July 16, 2007


Can Fatah Compete with Hamas? (Dennis Ross, 07.16.07, New Republic)

First, Fatah must have new leaders. If there was one phrase I heard more than any other, it was "Fatah must have new faces." No one meant that a simple veneer would suffice. Rather that the Palestinian public would never believe that Fatah had remade itself if the same people led Fatah. Interestingly, I found great support for Salam Fayyad, now the prime minister, foreign minister, and finance minister of the new emergency government of the Palestinian Authority (PA). He is not a member of Fatah, but his insistence on creating new institutions in the PA will inevitably build the credibility of the PA and, by extension, the credibility of Fatah.

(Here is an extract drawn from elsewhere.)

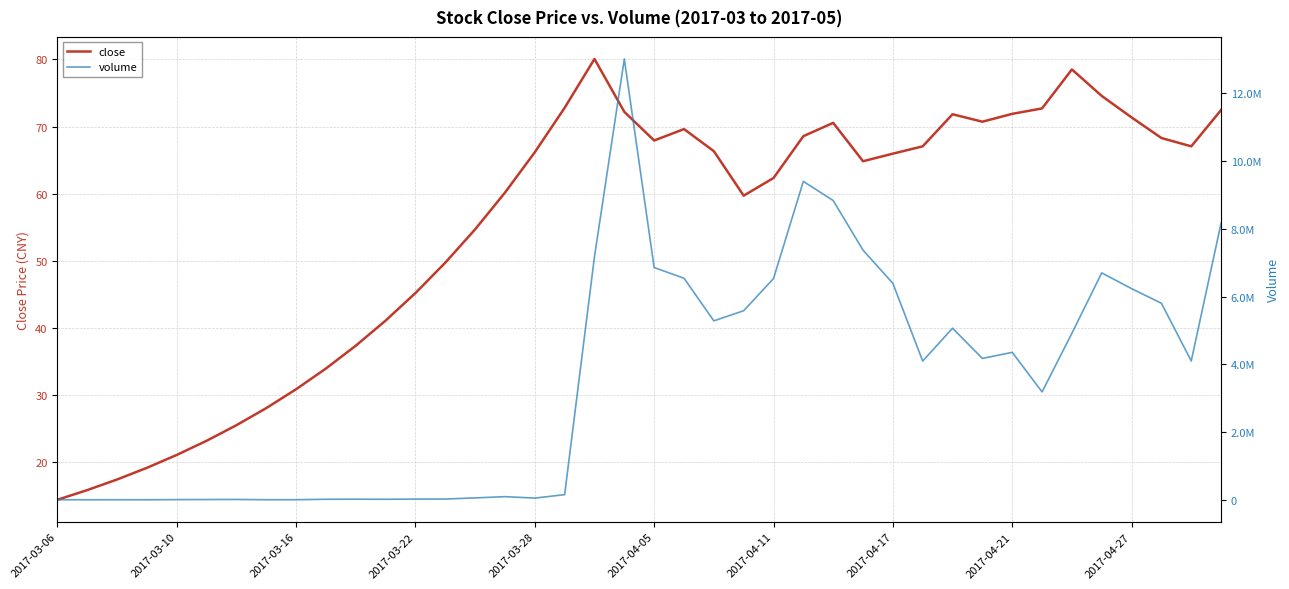

Which category has the lowest value across all series?

2017-03-06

Second, Fatah must be seen as delivering. What matters more than anything else is action and deeds, not only words. New faces in Fatah represent a starting point. But Fatah and the PA must be seen as active at the local level and being responsive socially and economically. Being responsive also means ending corruption and re-establishing not only the rule of law but a sense of security for Palestinians. It is interesting that Hamas is now trying to present itself in Gaza as restoring law and order. Fayyad is clearly trying to do the same thing in the West Bank. I saw an unprecedented number of heavily armed security forces in uniform on the ground in Ramallah. And Fayyad told me that this is deliberate: He is trying to establish a presence in each city to show that the PA is re-establishing order. Will the armed militias and the Al Aqsa Martyrs' Brigades disarm or be incorporated in a disciplined way into the security forces? That remains a huge question, but Fayyad, at least, is trying to make the decree on disarming something other than an empty promise. Time will tell whether he can deliver on what he is trying to do, but I found much support for his efforts among some of the Tanzim that I met.

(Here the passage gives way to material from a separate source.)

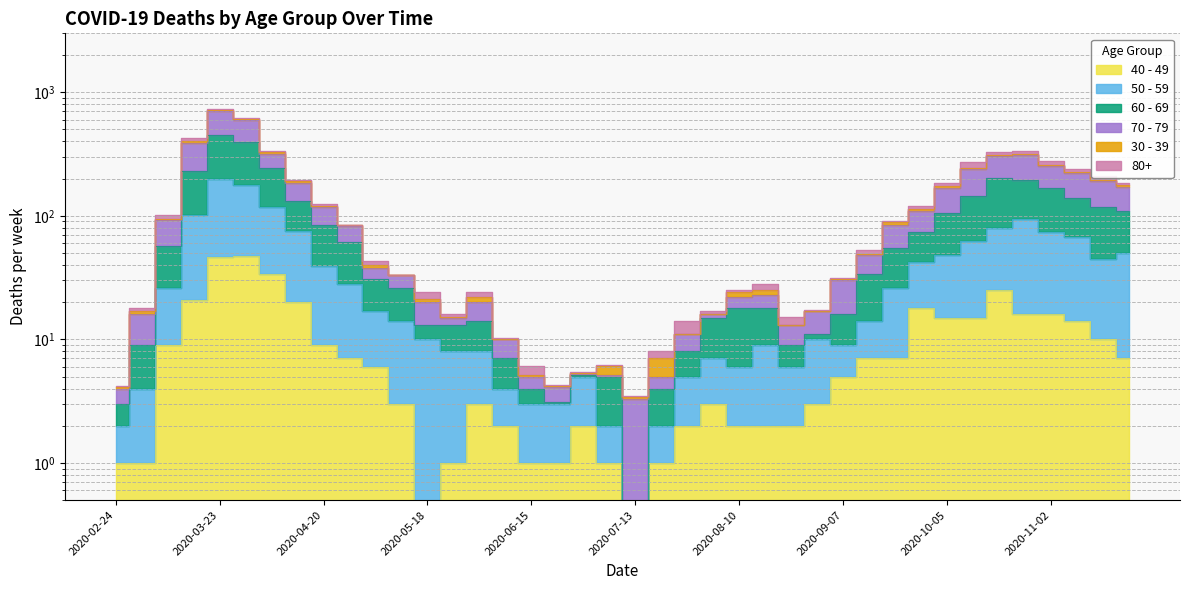

Which label corresponds to the smallest value in the chart?

2020-05-18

Third, there does need to be a sense of possibility about peace with Israel. A process, negotiations, dialogue, and the promise of changes on the ground will count for a lot. Ironically, I did not find the Palestinians I spoke with--and the number is now over 40 in my two visits here in the last six weeks--wanting to raise false expectations. No one expects an immediate breakthrough and resolution of the permanent status issues. Of course, that would be desirable. But what I saw was a desire for real, not illusionary changes. Changes that showed that day-to-day life, economically and practically in terms of mobility, would be transformed. Such changes would make permanent status negotiations more believable. Permanent status disconnected from the day-to-day realities will have no credibility. Palestinians would ask me, "If I cannot get from Nablus to Jenin, am I supposed to believe that I will have a state with an East Jerusalem capital?" That is why security and any political process are inevitably tied together.

All this has lessons for American statecraft now. We must keep our eye on the essential objective. The key question now is whether the Palestinians will have a secular future or an Islamist future. Our stake in a national, secular future for the Palestinians is very clear.

It is only slightly too polemical to say that: when you look at the effects that secularism has had on European nations (like Israel)--particularly the demographic divergence from religious America--a policy of forcing secularism on the Palestinians borders on exterminationism, or, at best, a suicide pact.

Yes, you can work with Hamas: The US approach to the Palestinian territories is inviting disaster. (Augustus Richard Norton and Sara Roy, 7/17/07, CS Monitor)

How did the US end up in its current predicament? In January 2006, Palestinians in the occupied West Bank and Gaza cast their ballots. Voting for the first time in 10 years, and resentful of corruption and arrogance in the Palestinian Authority, they decided for Hamas, described by many in the West as a terrorist group. Blindsided by its legitimate victory, the Bush administration faced a stark dilemma. If it accepted the result, a group that has launched terrorist attacks against Israel would be permitted to enjoy power. However, since the US had strongly backed the elections, rejecting the outcome would be hypocritical. [...]

Despite the dangerous division of the Gaza Strip and West Bank, it is unlikely that Palestinians will cede their desire for a state with East Jerusalem as its capital. Hamas voters overwhelmingly support a two-state solution, and the Hamas leadership has declared it would honor any agreement ratified by popular referendum.

Posted by Orrin Judd at July 16, 2007 4:05 PM

Hamas voters overwhelmingly support a two-state solution, and the Hamas leadership has declared it would honor any agreement ratified by popular referendum.

One can only stand in awe of such a creative analysis.